- SUPPLIED RECORDS
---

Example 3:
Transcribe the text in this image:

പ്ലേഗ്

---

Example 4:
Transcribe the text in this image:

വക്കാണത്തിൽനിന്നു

- YOUR OBJECTIVE
The response should consist of all the entries, copied without any alteration.

- ANSWER SPACE
---

Example 3:
Transcribe the text in this image:

പ്ലേഗ്

---

Example 4:
Transcribe the text in this image:

വക്കാണത്തിൽനിന്നു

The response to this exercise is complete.